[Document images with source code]
------------------------------------------------

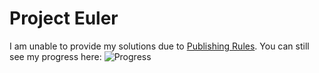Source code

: # Project Euler

I am unable to provide my solutions due to [Publishing Rules](https://projecteuler.net/about#publish). You can still see my progress here: ![Progress](https://projecteuler.net/profile/endersahin.png)
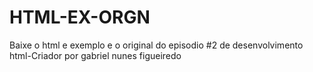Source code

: # HTML-EX-ORGN
Baixe o html e exemplo e o original do episodio #2 de desenvolvimento html-Criador por gabriel nunes figueiredo
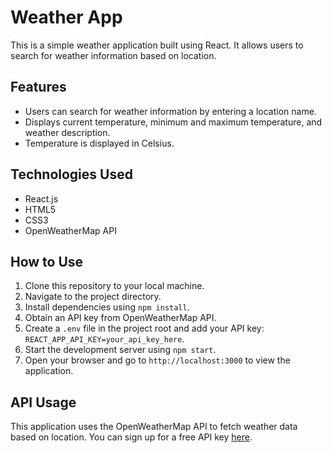 # Weather App

This is a simple weather application built using React. It allows users to search for weather information based on location.

## Features

- Users can search for weather information by entering a location name.
- Displays current temperature, minimum and maximum temperature, and weather description.
- Temperature is displayed in Celsius.

## Technologies Used

- React.js
- HTML5
- CSS3
- OpenWeatherMap API

## How to Use

1. Clone this repository to your local machine.
2. Navigate to the project directory.
3. Install dependencies using `npm install`.
4. Obtain an API key from OpenWeatherMap API.
5. Create a `.env` file in the project root and add your API key: `REACT_APP_API_KEY=your_api_key_here`.
6. Start the development server using `npm start`.
7. Open your browser and go to `http://localhost:3000` to view the application.

## API Usage

This application uses the OpenWeatherMap API to fetch weather data based on location. You can sign up for a free API key [here](https://openweathermap.org/api).
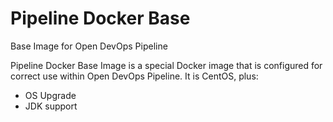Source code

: # Pipeline Docker Base
Base Image for Open DevOps Pipeline

Pipeline Docker Base Image is a special Docker image that is configured for correct use within Open DevOps Pipeline. It is CentOS, plus:

- OS Upgrade
- JDK support
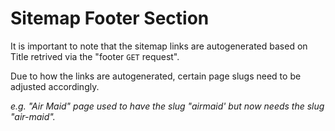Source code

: # Sitemap Footer Section

It is important to note that the sitemap links are autogenerated based on Title retrived via the "footer `GET` request".

Due to how the links are autogenerated, certain page slugs need to be adjusted accordingly.

*e.g. "Air Maid" page used to have the slug "airmaid' but now needs the slug "air-maid".*
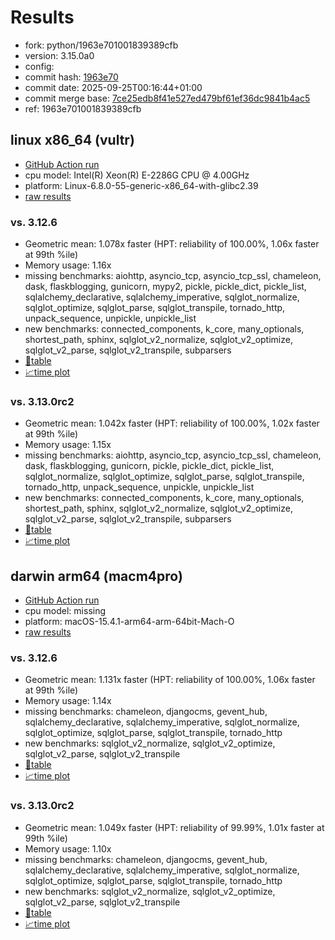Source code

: # Results

- fork: python/1963e701001839389cfb
- version: 3.15.0a0
- config: 
- commit hash: [1963e70](https://github.com/python/cpython/commit/1963e70)
- commit date: 2025-09-25T00:16:44+01:00
- commit merge base: [7ce25edb8f41e527ed479bf61ef36dc9841b4ac5](https://github.com/python/cpython/commit/7ce25edb8f41e527ed479bf61ef36dc9841b4ac5)
- ref: 1963e701001839389cfb

## linux x86_64 (vultr)

- [GitHub Action run](https://github.com/facebookexperimental/free-threading-benchmarking/actions/runs/17993202013)
- cpu model: Intel(R) Xeon(R) E-2286G CPU @ 4.00GHz
- platform: Linux-6.8.0-55-generic-x86_64-with-glibc2.39
- [raw results](bm-20250925-vultr-x86_64-python-1963e701001839389cfb-3.15.0a0-1963e70.json)

### vs. 3.12.6

- Geometric mean: 1.078x faster (HPT: reliability of 100.00%, 1.06x faster at 99th %ile)
- Memory usage: 1.16x
- missing benchmarks: aiohttp, asyncio_tcp, asyncio_tcp_ssl, chameleon, dask, flaskblogging, gunicorn, mypy2, pickle, pickle_dict, pickle_list, sqlalchemy_declarative, sqlalchemy_imperative, sqlglot_normalize, sqlglot_optimize, sqlglot_parse, sqlglot_transpile, tornado_http, unpack_sequence, unpickle, unpickle_list
- new benchmarks: connected_components, k_core, many_optionals, shortest_path, sphinx, sqlglot_v2_normalize, sqlglot_v2_optimize, sqlglot_v2_parse, sqlglot_v2_transpile, subparsers
- [📄table](bm-20250925-vultr-x86_64-python-1963e701001839389cfb-3.15.0a0-1963e70-vs-3.12.6.md)
- [📈time plot](bm-20250925-vultr-x86_64-python-1963e701001839389cfb-3.15.0a0-1963e70-vs-3.12.6.svg)

### vs. 3.13.0rc2

- Geometric mean: 1.042x faster (HPT: reliability of 100.00%, 1.02x faster at 99th %ile)
- Memory usage: 1.15x
- missing benchmarks: aiohttp, asyncio_tcp, asyncio_tcp_ssl, chameleon, dask, flaskblogging, gunicorn, pickle, pickle_dict, pickle_list, sqlglot_normalize, sqlglot_optimize, sqlglot_parse, sqlglot_transpile, tornado_http, unpack_sequence, unpickle, unpickle_list
- new benchmarks: connected_components, k_core, many_optionals, shortest_path, sphinx, sqlglot_v2_normalize, sqlglot_v2_optimize, sqlglot_v2_parse, sqlglot_v2_transpile, subparsers
- [📄table](bm-20250925-vultr-x86_64-python-1963e701001839389cfb-3.15.0a0-1963e70-vs-3.13.0rc2.md)
- [📈time plot](bm-20250925-vultr-x86_64-python-1963e701001839389cfb-3.15.0a0-1963e70-vs-3.13.0rc2.svg)

## darwin arm64 (macm4pro)

- [GitHub Action run](https://github.com/facebookexperimental/free-threading-benchmarking/actions/runs/17993202013)
- cpu model: missing
- platform: macOS-15.4.1-arm64-arm-64bit-Mach-O
- [raw results](bm-20250925-macm4pro-arm64-python-1963e701001839389cfb-3.15.0a0-1963e70.json)

### vs. 3.12.6

- Geometric mean: 1.131x faster (HPT: reliability of 100.00%, 1.06x faster at 99th %ile)
- Memory usage: 1.14x
- missing benchmarks: chameleon, djangocms, gevent_hub, sqlalchemy_declarative, sqlalchemy_imperative, sqlglot_normalize, sqlglot_optimize, sqlglot_parse, sqlglot_transpile, tornado_http
- new benchmarks: sqlglot_v2_normalize, sqlglot_v2_optimize, sqlglot_v2_parse, sqlglot_v2_transpile
- [📄table](bm-20250925-macm4pro-arm64-python-1963e701001839389cfb-3.15.0a0-1963e70-vs-3.12.6.md)
- [📈time plot](bm-20250925-macm4pro-arm64-python-1963e701001839389cfb-3.15.0a0-1963e70-vs-3.12.6.svg)

### vs. 3.13.0rc2

- Geometric mean: 1.049x faster (HPT: reliability of 99.99%, 1.01x faster at 99th %ile)
- Memory usage: 1.10x
- missing benchmarks: chameleon, djangocms, gevent_hub, sqlalchemy_declarative, sqlalchemy_imperative, sqlglot_normalize, sqlglot_optimize, sqlglot_parse, sqlglot_transpile, tornado_http
- new benchmarks: sqlglot_v2_normalize, sqlglot_v2_optimize, sqlglot_v2_parse, sqlglot_v2_transpile
- [📄table](bm-20250925-macm4pro-arm64-python-1963e701001839389cfb-3.15.0a0-1963e70-vs-3.13.0rc2.md)
- [📈time plot](bm-20250925-macm4pro-arm64-python-1963e701001839389cfb-3.15.0a0-1963e70-vs-3.13.0rc2.svg)

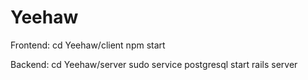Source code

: # Yeehaw

Frontend:
cd Yeehaw/client
npm start

Backend:
cd Yeehaw/server
sudo service postgresql start
rails server
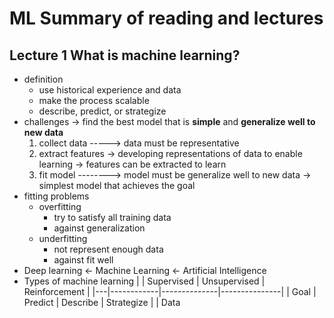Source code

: # ML Summary of reading and lectures

## Lecture 1 What is machine learning?
- definition
    - use historical experience and data
    - make the process scalable
    - describe, predict, or strategize
- challenges -> find the best model that is **simple** and **generalize well to new data**
    1. collect data -----> data must be representative
    2. extract features -> developing representations of data to enable learning -> features can be extracted to learn
    3. fit model --------> model must be generalize well to new data -> simplest model that achieves the goal
- fitting problems
    - overfitting
        - try to satisfy all training data
        - against generalization
    - underfitting
        - not represent enough data
        - against fit well
- Deep learning <- Machine Learning <- Artificial Intelligence
- Types of machine learning
    |   | Supervised | Unsupervised | Reinforcement |
    |---|------------|--------------|---------------|
    | Goal | Predict | Describe | Strategize |
    | Data

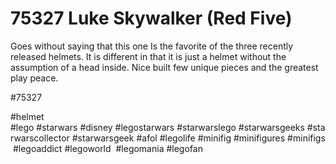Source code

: # 75327 Luke Skywalker (Red Five) 

Goes without saying that this one Is the favorite of the three recently released helmets. It is different in that it is just a helmet without the assumption of a head inside. Nice built few unique pieces and the greatest play peace.

#75327 
 
 #helmet
#lego #starwars #disney #legostarwars #starwarslego #starwarsgeeks #starwarscollector #starwarsgeek #afol #legolife #minifig #minifigures #minifigs #legoaddict #legoworld  #legomania #legofan 
  
 

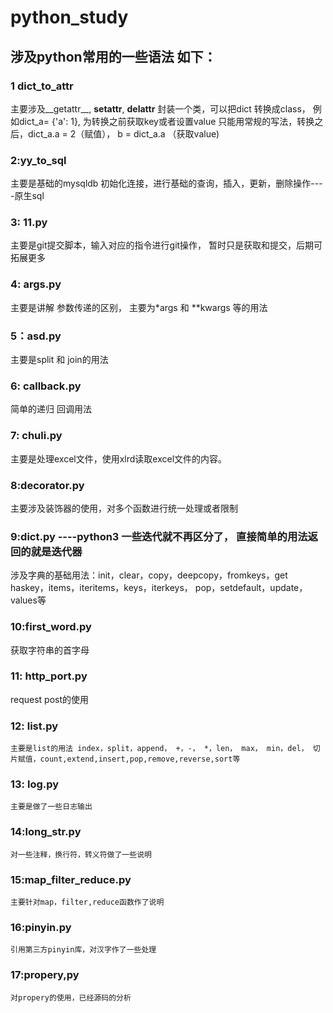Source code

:# python_study
## 涉及python常用的一些语法 如下：

### 1 dict_to_attr
  主要涉及__getattr__, __setattr__, __delattr__
  封装一个类，可以把dict 转换成class， 例如dict_a= {'a': 1}, 为转换之前获取key或者设置value 只能用常规的写法，转换之后，dict_a.a = 2（赋值）， b = dict_a.a （获取value)
### 2:yy_to_sql
  主要是基础的mysqldb 初始化连接，进行基础的查询，插入，更新，删除操作----原生sql
### 3: 11.py
  主要是git提交脚本，输入对应的指令进行git操作， 暂时只是获取和提交，后期可拓展更多
### 4: args.py
  主要是讲解 参数传递的区别， 主要为*args 和 **kwargs 等的用法
### 5：asd.py
  主要是split 和 join的用法
### 6: callback.py
  简单的递归 回调用法
### 7: chuli.py 
  主要是处理excel文件，使用xlrd读取excel文件的内容。 
### 8:decorator.py
  主要涉及装饰器的使用，对多个函数进行统一处理或者限制
### 9:dict.py ----python3 一些迭代就不再区分了， 直接简单的用法返回的就是迭代器
  涉及字典的基础用法：init，clear，copy，deepcopy，fromkeys，get haskey，items，iteritems，keys，iterkeys， pop，setdefault，update， values等
### 10:first_word.py
  获取字符串的首字母
### 11: http_port.py
  request   post的使用
### 12: list.py
    主要是list的用法 index，split，append， +，-， *，len， max， min，del， 切片赋值，count,extend,insert,pop,remove,reverse,sort等
### 13: log.py
    主要是做了一些日志输出
### 14:long_str.py
    对一些注释，换行符，转义符做了一些说明
### 15:map_filter_reduce.py
    主要针对map，filter,reduce函数作了说明
### 16:pinyin.py
    引用第三方pinyin库，对汉字作了一些处理
### 17:propery,py
    对propery的使用，已经源码的分析
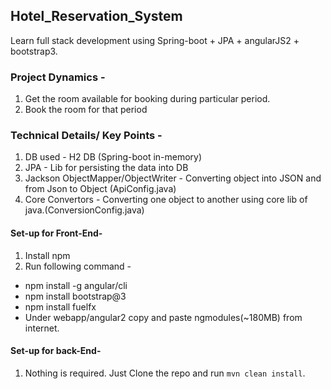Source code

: ## Hotel_Reservation_System
Learn full stack development using Spring-boot + JPA + angularJS2 + bootstrap3. 

### Project Dynamics - 
1. Get the room available for booking during particular period.
2. Book the room for that period

### Technical Details/ Key Points -
1. DB used - H2 DB (Spring-boot in-memory)
2. JPA - Lib for persisting the data into DB
3. Jackson ObjectMapper/ObjectWriter - Converting object into JSON and from Json to Object (ApiConfig.java)
4. Core Convertors - Converting one object to another using core lib of java.(ConversionConfig.java)

#### Set-up for Front-End- 
1. Install npm
2. Run following command -
  - npm install -g angular/cli
  - npm install bootstrap@3
  - npm install fuelfx
  - Under webapp/angular2 copy and paste ngmodules(~180MB) from internet.

#### Set-up for back-End- 
1. Nothing is required. Just Clone the repo and run `mvn clean install`.
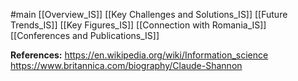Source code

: #main 
[[Overview_IS]]
[[Key Challenges and Solutions_IS]]
[[Future Trends_IS]]
[[Key Figures_IS]]
[[Connection with Romania_IS]]
[[Conferences and Publications_IS]]

**References:**
https://en.wikipedia.org/wiki/Information_science
https://www.britannica.com/biography/Claude-Shannon

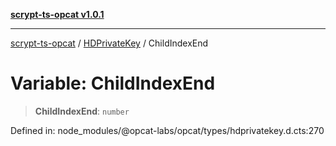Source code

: [**scrypt-ts-opcat v1.0.1**](../../../README.md)

***

[scrypt-ts-opcat](../../../README.md) / [HDPrivateKey](../README.md) / ChildIndexEnd

# Variable: ChildIndexEnd

> **ChildIndexEnd**: `number`

Defined in: node\_modules/@opcat-labs/opcat/types/hdprivatekey.d.cts:270
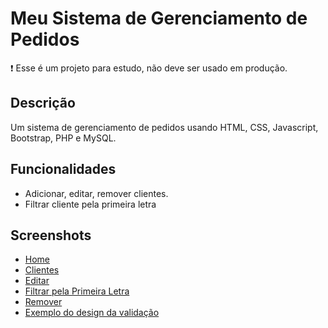 # Meu Sistema de Gerenciamento de Pedidos
:exclamation: Esse é um projeto para estudo, não deve ser usado em produção.
## Descrição
Um sistema de gerenciamento de pedidos usando HTML, CSS, Javascript, Bootstrap, PHP e MySQL.
## Funcionalidades
- Adicionar, editar, remover clientes. 
- Filtrar cliente pela primeira letra
## Screenshots
- [Home](https://felipe-dmb.github.io/dk-admin/Captura%20de%20Tela%202020-07-17%20a%CC%80s%2014.25.11.png)
- [Clientes](https://felipe-dmb.github.io/dk-admin/Captura%20de%20Tela%202020-07-17%20a%CC%80s%2014.25.37.png)
- [Editar](https://felipe-dmb.github.io/dk-admin/Captura%20de%20Tela%202020-07-17%20a%CC%80s%2014.26.10.png)
- [Filtrar pela Primeira Letra](https://felipe-dmb.github.io/dk-admin/Captura%20de%20Tela%202020-07-17%20a%CC%80s%2014.26.35.png)
- [Remover](https://felipe-dmb.github.io/dk-admin/Captura%20de%20Tela%202020-07-17%20a%CC%80s%2014.32.45.png)
- [Exemplo do design da validação](https://felipe-dmb.github.io/dk-admin/Captura%20de%20Tela%202020-07-17%20às%2014.49.26.png)
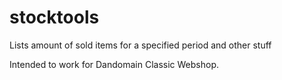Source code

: # stocktools
Lists amount of sold items for a specified period and other stuff

Intended to work for Dandomain Classic Webshop.

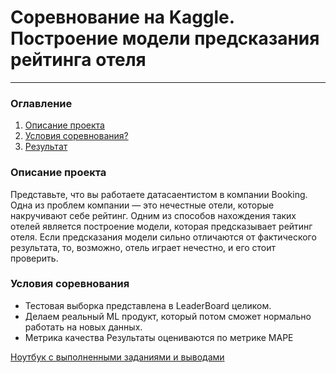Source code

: # Соревнование на Kaggle. Построение модели предсказания рейтинга отеля

---

### Оглавление

1. [Описание проекта](#disc)
2. [Условия соревнования?](#rules)
3. [Результат](ds-project-3-booking-review.ipynb)


### <a id ='disc'> Описание проекта 

Представьте, что вы работаете датасаентистом в компании Booking. Одна из проблем компании — это нечестные отели, которые накручивают себе рейтинг. Одним из способов нахождения таких отелей является построение модели, которая предсказывает рейтинг отеля. Если предсказания модели сильно отличаются от фактического результата, то, возможно, отель играет нечестно, и его стоит проверить.



### <a id ='rules'> Условия соревнования

* Тестовая выборка представлена в LeaderBoard целиком.
* Делаем реальный ML продукт, который потом сможет нормально работать на новых данных.
* Метрика качества Результаты оцениваются по метрике MAPE


[Ноутбук с выполненными заданиями и выводами](ds-project-3-booking-review.ipynb)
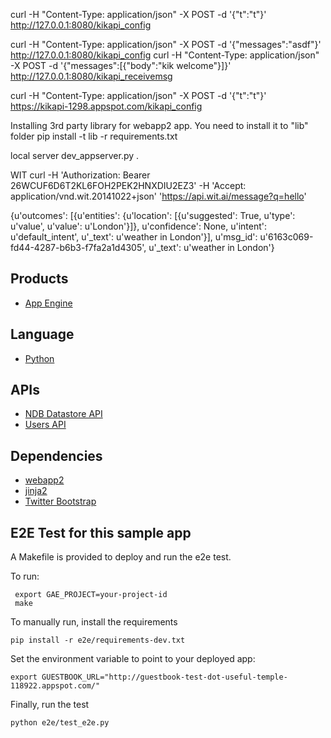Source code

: curl -H "Content-Type: application/json" -X POST -d '{"t":"t"}' http://127.0.0.1:8080/kikapi_config

curl -H "Content-Type: application/json" -X POST -d '{"messages":"asdf"}' http://127.0.0.1:8080/kikapi_config
curl -H "Content-Type: application/json" -X POST -d '{"messages":[{"body":"kik welcome"}]}' http://127.0.0.1:8080/kikapi_receivemsg


curl -H "Content-Type: application/json" -X POST -d '{"t":"t"}' https://kikapi-1298.appspot.com/kikapi_config


Installing 3rd party library for webapp2 app. You need to install it to "lib" folder
pip install -t lib -r requirements.txt


local server
dev_appserver.py .


WIT
curl -H 'Authorization: Bearer 26WCUF6D6T2KL6FOH2PEK2HNXDIU2EZ3' -H 'Accept: application/vnd.wit.20141022+json' 'https://api.wit.ai/message?q=hello'




{u'outcomes': [{u'entities': {u'location': [{u'suggested': True, u'type': u'value', u'value': u'London'}]}, u'confidence': None, u'intent': u'default_intent', u'_text': u'weather in London'}], u'msg_id': u'6163c069-fd44-4287-b6b3-f7fa2a1d4305', u'_text': u'weather in London'}


## Products
- [App Engine][1]

## Language
- [Python][2]

## APIs
- [NDB Datastore API][3]
- [Users API][4]

## Dependencies
- [webapp2][5]
- [jinja2][6]
- [Twitter Bootstrap][7]

[1]: https://developers.google.com/appengine
[2]: https://python.org
[3]: https://developers.google.com/appengine/docs/python/ndb/
[4]: https://developers.google.com/appengine/docs/python/users/
[5]: http://webapp-improved.appspot.com/
[6]: http://jinja.pocoo.org/docs/
[7]: http://twitter.github.com/bootstrap/


## E2E Test for this sample app

A Makefile is provided to deploy and run the e2e test.

To run:

     export GAE_PROJECT=your-project-id
     make

To manually run, install the requirements

    pip install -r e2e/requirements-dev.txt

Set the environment variable to point to your deployed app:

    export GUESTBOOK_URL="http://guestbook-test-dot-useful-temple-118922.appspot.com/"

Finally, run the test

    python e2e/test_e2e.py
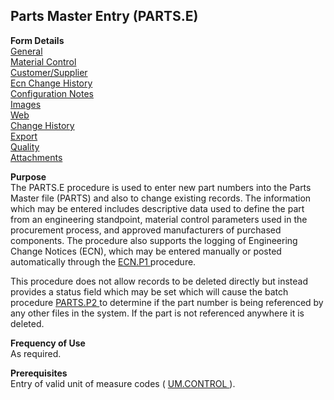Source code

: ##  Parts Master Entry (PARTS.E)

<PageHeader />

**Form Details**  
[ General ](PARTS-E-1/README.md)   
[ Material Control ](PARTS-E-2/README.md)   
[ Customer/Supplier ](PARTS-E-3/README.md)   
[ Ecn Change History ](PARTS-E-4/README.md)   
[ Configuration Notes ](PARTS-E-5/README.md)   
[ Images ](PARTS-E-6/README.md)   
[ Web ](PARTS-E-7/README.md)   
[ Change History ](PARTS-E-8/README.md)   
[ Export ](PARTS-E-9/README.md)   
[ Quality ](PARTS-E-10/README.md)   
[ Attachments ](PARTS-E-11/README.md)   

**Purpose**  
The PARTS.E procedure is used to enter new part numbers into the Parts Master file (PARTS) and also to change existing records. The information which may be entered includes descriptive data used to define the part from an engineering standpoint, material control parameters used in the procurement process, and approved manufacturers of purchased components. The procedure also supports the logging of Engineering Change Notices (ECN), which may be entered manually or posted automatically through the [ ECN.P1 ](../../ENG-PROCESS/ECN-P1/README.md) procedure.   
  
This procedure does not allow records to be deleted directly but instead provides a status field which may be set which will cause the batch procedure [ PARTS.P2 ](../../ENG-PROCESS/PARTS-P2/README.md) to determine if the part number is being referenced by any other files in the system. If the part is not referenced anywhere it is deleted. 

**Frequency of Use**  
As required.

**Prerequisites**  
Entry of valid unit of measure codes ( [ UM.CONTROL ](UM-CONTROL/README.md) ). 

<badge text= "Version 8.10.57" vertical="middle" />

<PageFooter />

------------------------------------------------

--- INSTRUCTIONS TO FOLLOW ---
Report every line in the data above that contains the string "learning".

--- SOLUTION FOR THIS TASK ---
## Lecture 1 What is machine learning?
    2. extract features -> developing representations of data to enable learning -> features can be extracted to learn
- Deep learning <- Machine Learning <- Artificial Intelligence
- Types of machine learning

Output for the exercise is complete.